#### EXERCISE TASK 1:
Write out the following bug report about the free(): invalid pointer crash in full, with every character unchanged.

Dies with free(): invalid pointer after ~107.4M calls to xfer()

HowardALandman commented 4 years ago

The attached program, which calls xfer() repeatedly in read mode, dies with free(): invalid pointer after about 107.4 million calls to xfer(). It is a simplified version of code in the read_regs24() method in my tdc7201 library. I'm typically running in Python 3.7.3.

This can be hard to debug because abort() doesn't return from the C level, and so it's impossible to catch the SIGABRT in Python. Also, the spidev library doesn't work with python3-dbg (which might be a separate bug). I recommend running it under gdb with a break in malloc_printerr(). I suppose valgrind might also be helpful if you have the patience. Here's what I get from gdb:

Breakpoint 1, malloc_printerr (str=0x76e028f8 "free(): invalid pointer") at malloc.c:5341 5341 malloc.c: No such file or directory. (gdb) bt #0 malloc_printerr (str=0x76e028f8 "free(): invalid pointer") at malloc.c:5341 #1 0x76d44d50 in _int_free (av=0x76e1f7d4 <main_arena>, p=0x43417c <small_ints.lto_priv+72>, have_lock=<optimized out>) at malloc.c:4165 #2 0x001b4f40 in list_dealloc (op=0x766d0f58) at ../Objects/listobject.c:324 #3 0x7669b660 in ?? () from /usr/lib/python3/dist-packages/spidev.cpython-37m-arm-linux-gnueabihf.so Backtrace stopped: previous frame identical to this frame (corrupt stack?)

On a RPi4 this takes about 57 minutes to hit the bug (usually in batch -1074). But the bug also occurs on a RPi3B+ or a RPi0W. It occurs under both Stretch and Buster (32-bit).

#### EXERCISE TASK 2:
Pick out each line of the records below that contains the string "above", and copy those lines.

#### MATERIAL TO PROCESS:
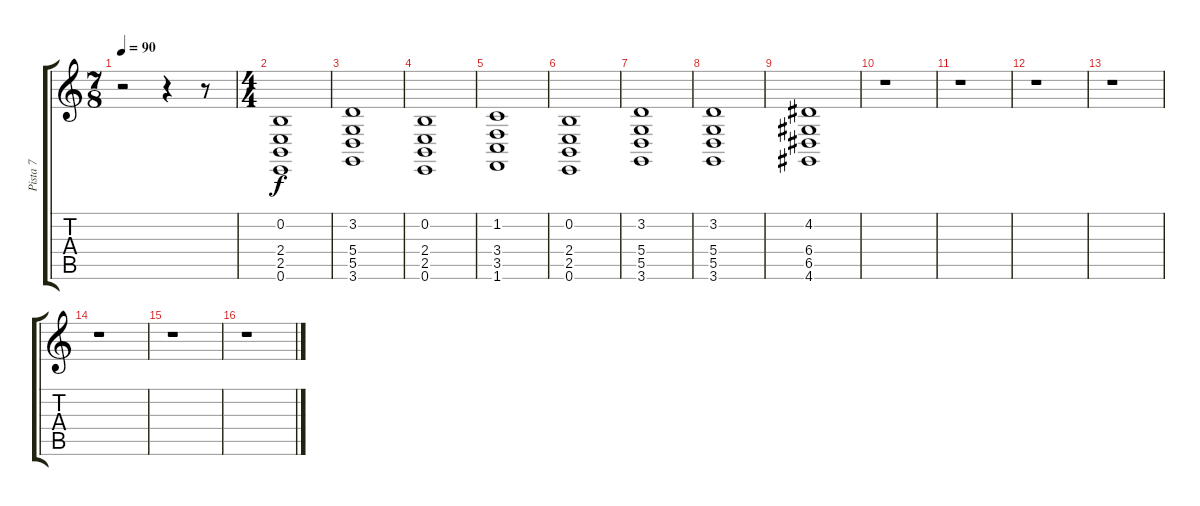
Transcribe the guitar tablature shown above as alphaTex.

\track ("Pista 7" "Pista 7") {instrument pad2warm}
\staff {score tabs}
\tuning (E4 B3 G3 D3 A2 E2) {hide}
\ts (7 8)
\tempo 90
\clef g2
\ks c
r.2{dy f} r.4 r.8 |
\ts (4 4)
(0.2 2.4 2.5 0.6).1 |
(3.2 5.4 5.5 3.6).1 |
(0.2 2.4 2.5 0.6).1 |
(1.2 3.4 3.5 1.6).1 |
(0.2 2.4 2.5 0.6).1 |
(3.2 5.4 5.5 3.6).1 |
(3.2 5.4 5.5 3.6).1 |
(4.2 6.4 6.5 4.6).1 |
r.1 |
r.1 |
r.1 |
r.1 |
r.1 |
r.1 |
r.1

#### REPLY 1:
Dies with free(): invalid pointer after ~107.4M calls to xfer()

HowardALandman commented 4 years ago

The attached program, which calls xfer() repeatedly in read mode, dies with free(): invalid pointer after about 107.4 million calls to xfer(). It is a simplified version of code in the read_regs24() method in my tdc7201 library. I'm typically running in Python 3.7.3.

This can be hard to debug because abort() doesn't return from the C level, and so it's impossible to catch the SIGABRT in Python. Also, the spidev library doesn't work with python3-dbg (which might be a separate bug). I recommend running it under gdb with a break in malloc_printerr(). I suppose valgrind might also be helpful if you have the patience. Here's what I get from gdb:

Breakpoint 1, malloc_printerr (str=0x76e028f8 "free(): invalid pointer") at malloc.c:5341 5341 malloc.c: No such file or directory. (gdb) bt #0 malloc_printerr (str=0x76e028f8 "free(): invalid pointer") at malloc.c:5341 #1 0x76d44d50 in _int_free (av=0x76e1f7d4 <main_arena>, p=0x43417c <small_ints.lto_priv+72>, have_lock=<optimized out>) at malloc.c:4165 #2 0x001b4f40 in list_dealloc (op=0x766d0f58) at ../Objects/listobject.c:324 #3 0x7669b660 in ?? () from /usr/lib/python3/dist-packages/spidev.cpython-37m-arm-linux-gnueabihf.so Backtrace stopped: previous frame identical to this frame (corrupt stack?)

On a RPi4 this takes about 57 minutes to hit the bug (usually in batch -1074). But the bug also occurs on a RPi3B+ or a RPi0W. It occurs under both Stretch and Buster (32-bit).

#### REPLY 2:
Transcribe the guitar tablature shown above as alphaTex.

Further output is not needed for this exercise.